2 ... In-vehicle camera 8 ... Housing 9 ... Half mirror 10 ... Display 16 ... Shooting optical system 17 ... Imaging element 18 ... Processing circuit 18a ... Image cut-out circuit 18c ... Image cut-out location changing unit REC ... Rectangular area

Claims (3)

A housing having a half mirror capable of visually recognizing the rear of the vehicle, an in-vehicle camera fixed to the vehicle, and a display that is incorporated in the housing and is capable of visually recognizing a subject image captured by the in-vehicle camera through the half mirror. Prepared,
The in-vehicle camera includes at least a photographic optical system for photographing a subject, and an image sensor on which the subject image is formed by the photographic optical system,
A processing circuit that processes the subject image between the imaging element and the display; and a digital / analog conversion circuit that converts the subject image processed by the processing circuit into a video signal and outputs the video signal to the display. Provided,
The processing circuit includes
An image cut-out circuit that cuts out an image of a rectangular area narrower than the subject image;
According to the direction of the half mirror, the image with respect to the subject image is displayed on the display so that an image in a rectangular region corresponding to an image that appears directly to the driver by the half mirror is displayed on the display. An image cutout location changing section for changing the cutout location of the rectangular area;
An image decompression circuit is provided between the image cropping circuit and the digital / analog conversion circuit, and decompresses the clipped image cut out by the image cropping circuit to create a decompressed image with a predetermined aspect ratio in length and width.
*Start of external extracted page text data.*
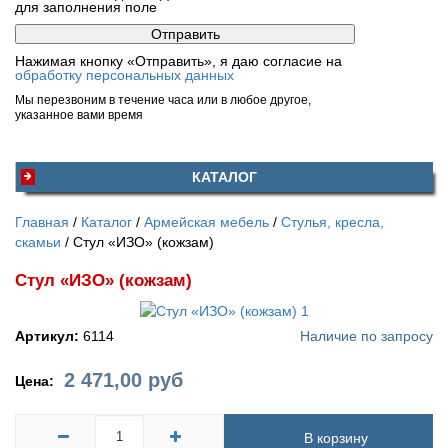
для заполнения поле
Нажимая кнопку «Отправить», я даю согласие на
обработку персональных данных
Мы перезвоним в течение часа или в любое другое,
указанное вами время
КАТАЛОГ
Главная
Каталог
Армейская мебель
Стулья, кресла,
скамьи
Стул «ИЗО» (кожзам)
Стул «ИЗО» (кожзам)
Артикул:
6114
Наличие по запросу
2 471,00
руб
Цена:
В корзину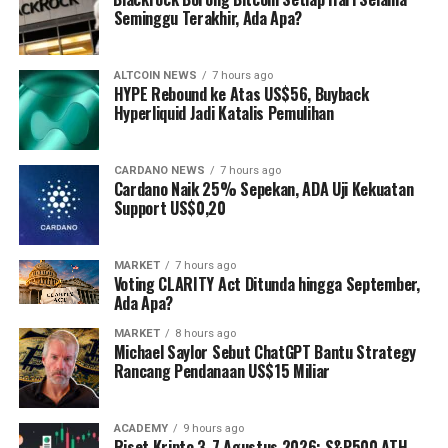
Seminggu Terakhir, Ada Apa?
ALTCOIN NEWS
7 hours ago
HYPE Rebound ke Atas US$56, Buyback
Hyperliquid Jadi Katalis Pemulihan
CARDANO NEWS
7 hours ago
Cardano Naik 25% Sepekan, ADA Uji Kekuatan
Support US$0,20
MARKET
7 hours ago
Voting CLARITY Act Ditunda hingga September,
Ada Apa?
MARKET
8 hours ago
Michael Saylor Sebut ChatGPT Bantu Strategy
Rancang Pendanaan US$15 Miliar
ACADEMY
9 hours ago
Riset Kripto 3-7 Agustus 2026: S&P500 ATH,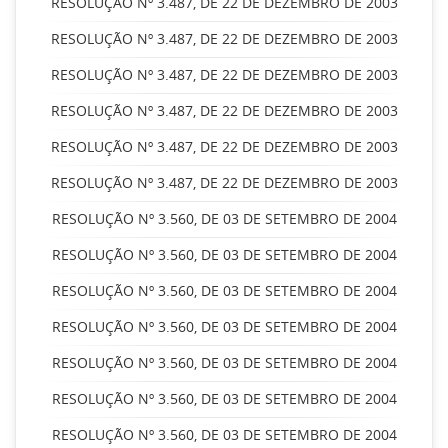
RESOLUÇÃO Nº 3.487, DE 22 DE DEZEMBRO DE 2003
RESOLUÇÃO Nº 3.487, DE 22 DE DEZEMBRO DE 2003
RESOLUÇÃO Nº 3.487, DE 22 DE DEZEMBRO DE 2003
RESOLUÇÃO Nº 3.487, DE 22 DE DEZEMBRO DE 2003
RESOLUÇÃO Nº 3.487, DE 22 DE DEZEMBRO DE 2003
RESOLUÇÃO Nº 3.487, DE 22 DE DEZEMBRO DE 2003
RESOLUÇÃO Nº 3.560, DE 03 DE SETEMBRO DE 2004
RESOLUÇÃO Nº 3.560, DE 03 DE SETEMBRO DE 2004
RESOLUÇÃO Nº 3.560, DE 03 DE SETEMBRO DE 2004
RESOLUÇÃO Nº 3.560, DE 03 DE SETEMBRO DE 2004
RESOLUÇÃO Nº 3.560, DE 03 DE SETEMBRO DE 2004
RESOLUÇÃO Nº 3.560, DE 03 DE SETEMBRO DE 2004
RESOLUÇÃO Nº 3.560, DE 03 DE SETEMBRO DE 2004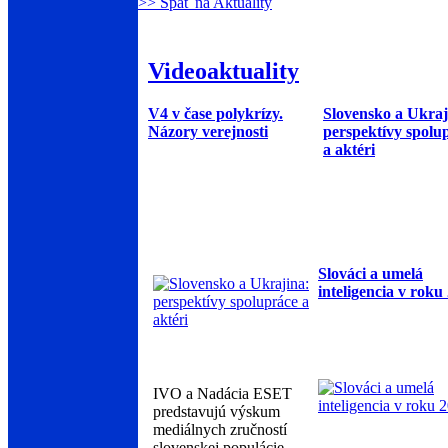
>> Späť na Aktuality
Videoaktuality
V4 v čase polykrízy.
Slovensko a Ukraj
Názory verejnosti
perspektívy spolu
a aktéri
Slováci a umelá
inteligencia v roku
IVO a Nadácia ESET
predstavujú výskum
mediálnych zručností
slovenskej populácie.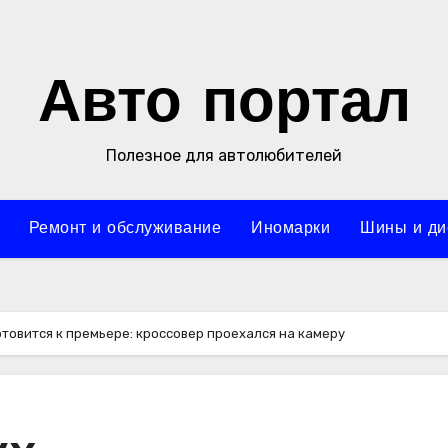
Авто портал
Полезное для автолюбителей
Ремонт и обслуживание
Иномарки
Шины и ди
отовится к премьере: кроссовер проехался на камеру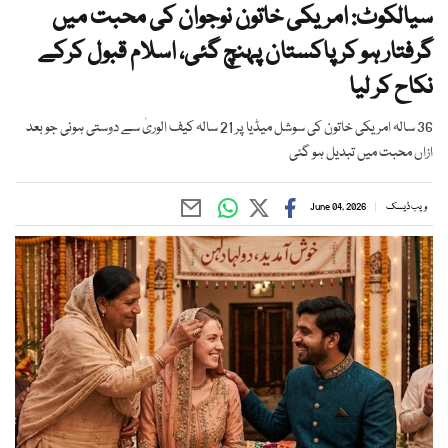
سیالکوٹ: امریکی خاتون نوجوان کی محبت میں
گرفتار ہو کر پاکستان پہنچ گئی، اسلام قبول کرکے
نکاح کر لیا
36 سالہ امریکی خاتون کی سوشل میڈیا پر 21 سالہ کیف الوریٰ سے دوستی ہوئی جو بعد
ازاں محبت میں تبدیل ہو گئی
ویب ڈیسک
June 04, 2026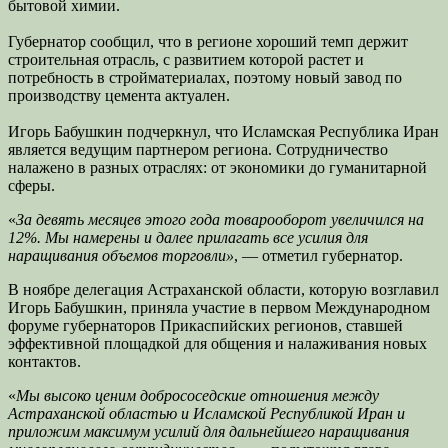
бытовой химии.
Губернатор сообщил, что в регионе хороший темп держит
строительная отрасль, с развитием которой растет и
потребность в стройматериалах, поэтому новый завод по
производству цемента актуален.
Игорь Бабушкин подчеркнул, что Исламская Республика Иран
является ведущим партнером региона. Сотрудничество
налажено в разных отраслях: от экономики до гуманитарной
сферы.
«
За девять месяцев этого года товарооборот увеличился на
12%. Мы намерены и далее прилагать все усилия для
наращивания объемов торговли»
, — отметил губернатор.
В ноябре делегация Астраханской области, которую возглавил
Игорь Бабушкин, приняла участие в первом Международном
форуме губернаторов Прикаспийских регионов, ставшей
эффективной площадкой для общения и налаживания новых
контактов.
«
Мы высоко ценим добрососедские отношения между
Астраханской областью и Исламской Республикой Иран и
приложим максимум усилий для дальнейшего наращивания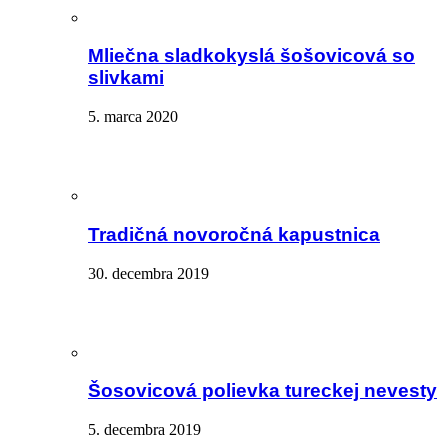
Mliečna sladkokyslá šošovicová so
slivkami
5. marca 2020
Tradičná novoročná kapustnica
30. decembra 2019
Šosovicová polievka tureckej nevesty
5. decembra 2019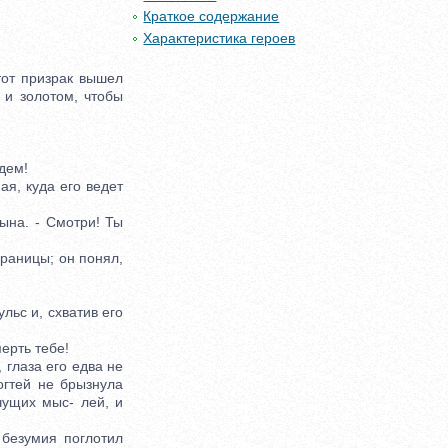
Краткое содержание
Характеристика героев
тот призрак вышел
 и золотом, чтобы
дем!
я, куда его ведет
ына. - Смотри! Ты
раницы; он понял,
ьс и, схватив его
ерть тебе!
 глаза его едва не
огтей не брызнула
чущих мыс- лей, и
безумия поглотил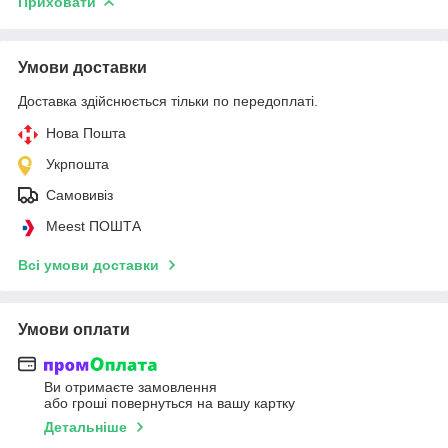
Приховати
Умови доставки
Доставка здійснюється тільки по передоплаті.
Нова Пошта
Укрпошта
Самовивіз
Meest ПОШТА
Всі умови доставки
Умови оплати
Ви отримаєте замовлення
або гроші повернуться на вашу картку
Детальніше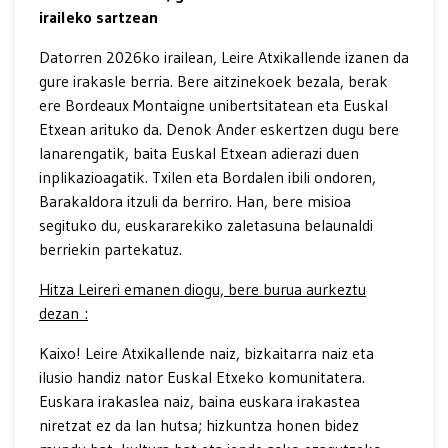
iraileko sartzean
Datorren 2026ko irailean, Leire Atxikallende izanen da
gure irakasle berria. Bere aitzinekoek bezala, berak
ere Bordeaux Montaigne unibertsitatean eta Euskal
Etxean arituko da. Denok Ander eskertzen dugu bere
lanarengatik, baita Euskal Etxean adierazi duen
inplikazioagatik. Txilen eta Bordalen ibili ondoren,
Barakaldora itzuli da berriro. Han, bere misioa
segituko du, euskararekiko zaletasuna belaunaldi
berriekin partekatuz.
Hitza Leireri emanen diogu, bere burua aurkeztu
dezan :
Kaixo! Leire Atxikallende naiz, bizkaitarra naiz eta
ilusio handiz nator Euskal Etxeko komunitatera.
Euskara irakaslea naiz, baina euskara irakastea
niretzat ez da lan hutsa; hizkuntza honen bidez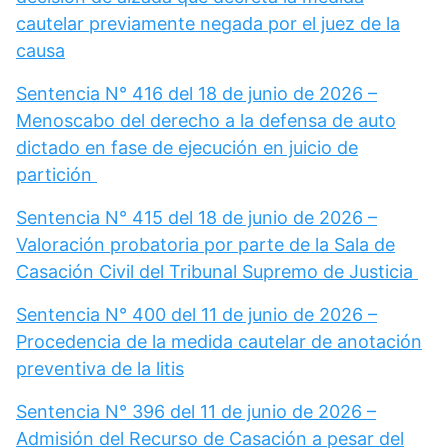
cautelar previamente negada por el juez de la
causa
Sentencia N° 416 del 18 de junio de 2026 –
Menoscabo del derecho a la defensa de auto
dictado en fase de ejecución en juicio de
partición
Sentencia N° 415 del 18 de junio de 2026 –
Valoración probatoria por parte de la Sala de
Casación Civil del Tribunal Supremo de Justicia
Sentencia N° 400 del 11 de junio de 2026 –
Procedencia de la medida cautelar de anotación
preventiva de la litis
Sentencia N° 396 del 11 de junio de 2026 –
Admisión del Recurso de Casación a pesar del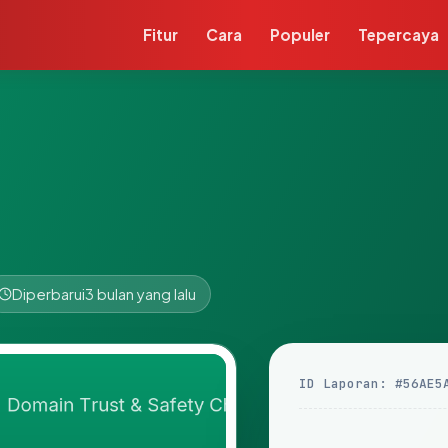
Fitur
Cara
Populer
Tepercaya
Diperbarui
3 bulan yang lalu
ID Laporan: #56AE5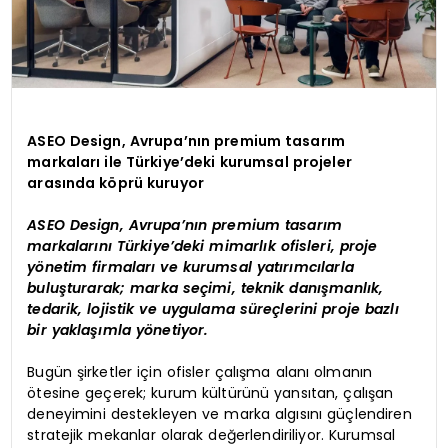
ASEO Design, Avrupa’nın premium tasarım
markaları ile Türkiye’deki kurumsal projeler
arasında köprü kuruyor
ASEO Design, Avrupa’nın premium tasarım
markalarını Türkiye’deki mimarlık ofisleri, proje
yönetim firmaları ve kurumsal yatırımcılarla
buluşturarak; marka seçimi, teknik danışmanlık,
tedarik, lojistik ve uygulama süreçlerini proje bazlı
bir yaklaşımla yönetiyor.
Bugün şirketler için ofisler çalışma alanı olmanın
ötesine geçerek; kurum kültürünü yansıtan, çalışan
deneyimini destekleyen ve marka algısını güçlendiren
stratejik mekanlar olarak değerlendiriliyor. Kurumsal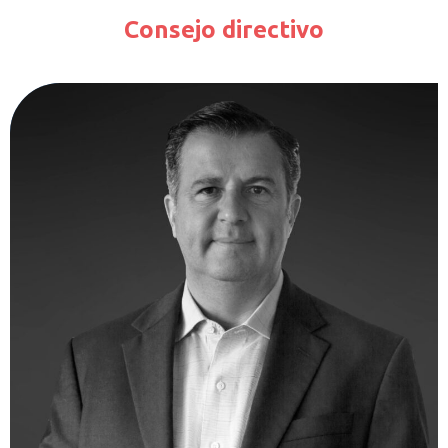
Consejo directivo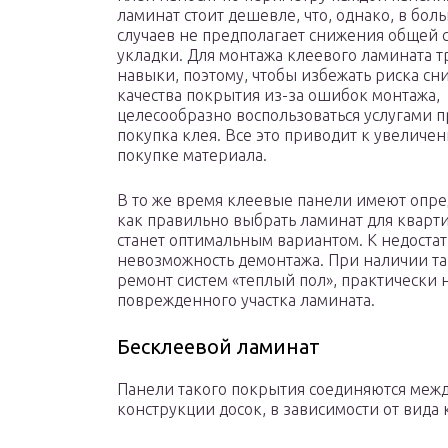
ламинат стоит дешевле, что, однако, в бол
случаев не предполагает снижения общей 
укладки. Для монтажа клеевого ламината т
навыки, поэтому, чтобы избежать риска с
качества покрытия из-за ошибок монтажа,
целесообразно воспользоваться услугами п
покупка клея. Все это приводит к увеличе
покупке материала.
В то же время клеевые панели имеют опр
как правильно выбрать ламинат для кварт
станет оптимальным вариантом. К недоста
невозможность демонтажа. При наличии та
ремонт систем «теплый пол», практически
поврежденного участка ламината.
Бесклеевой ламинат
Панели такого покрытия соединяются между
конструкции досок, в зависимости от вида 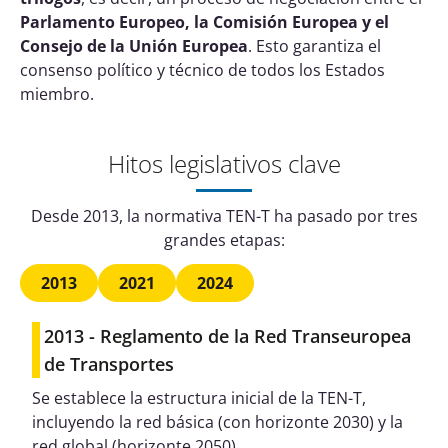
Parlamento Europeo, la Comisión Europea y el
Consejo de la Unión Europea
. Esto garantiza el
consenso político y técnico de todos los Estados
miembro.
Hitos legislativos clave
Desde 2013, la normativa TEN-T ha pasado por tres
grandes etapas:
2013
2021
2024
2013 - Reglamento de la Red Transeuropea
de Transportes
Se establece la estructura inicial de la TEN-T,
incluyendo la red básica (con horizonte 2030) y la
red global (horizonte 2050).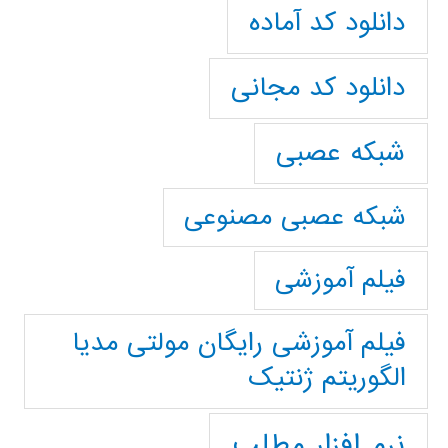
دانلود کد آماده
دانلود کد مجانی
شبکه عصبی
شبکه عصبی مصنوعی
فیلم آموزشی
فیلم آموزشی رایگان مولتی مدیا
الگوریتم ژنتیک
نرم افزار مطلب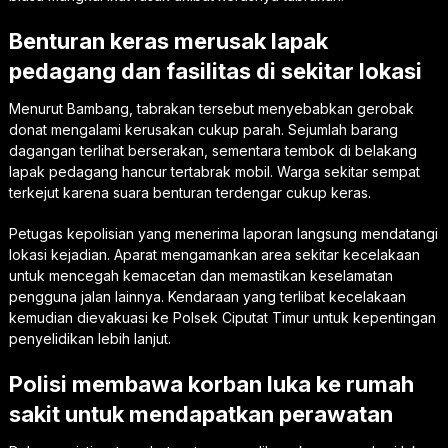
Benturan keras merusak lapak
pedagang dan fasilitas di sekitar lokasi
Menurut Bambang, tabrakan tersebut menyebabkan gerobak
donat mengalami kerusakan cukup parah. Sejumlah barang
dagangan terlihat berserakan, sementara tembok di belakang
lapak pedagang hancur tertabrak mobil. Warga sekitar sempat
terkejut karena suara benturan terdengar cukup keras.
Petugas kepolisian yang menerima laporan langsung mendatangi
lokasi kejadian. Aparat mengamankan area sekitar kecelakaan
untuk mencegah kemacetan dan memastikan keselamatan
pengguna jalan lainnya. Kendaraan yang terlibat kecelakaan
kemudian dievakuasi ke Polsek Ciputat Timur untuk kepentingan
penyelidikan lebih lanjut.
Polisi membawa korban luka ke rumah
sakit untuk mendapatkan perawatan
The digital / analog conversion circuit converts the decompressed image from the image decompression circuit into a video signal and outputs the video signal to the display.   The vehicular image display device according to claim 1, wherein the processing circuit is provided in the in-vehicle camera. The image cutout portion changing unit is connected to the attitude detection sensor for detecting a posture of the housing, according to claim 1 or claim 2, characterized in that the attitude detection sensor is provided on the inner mirror for vehicles Vehicle image display device.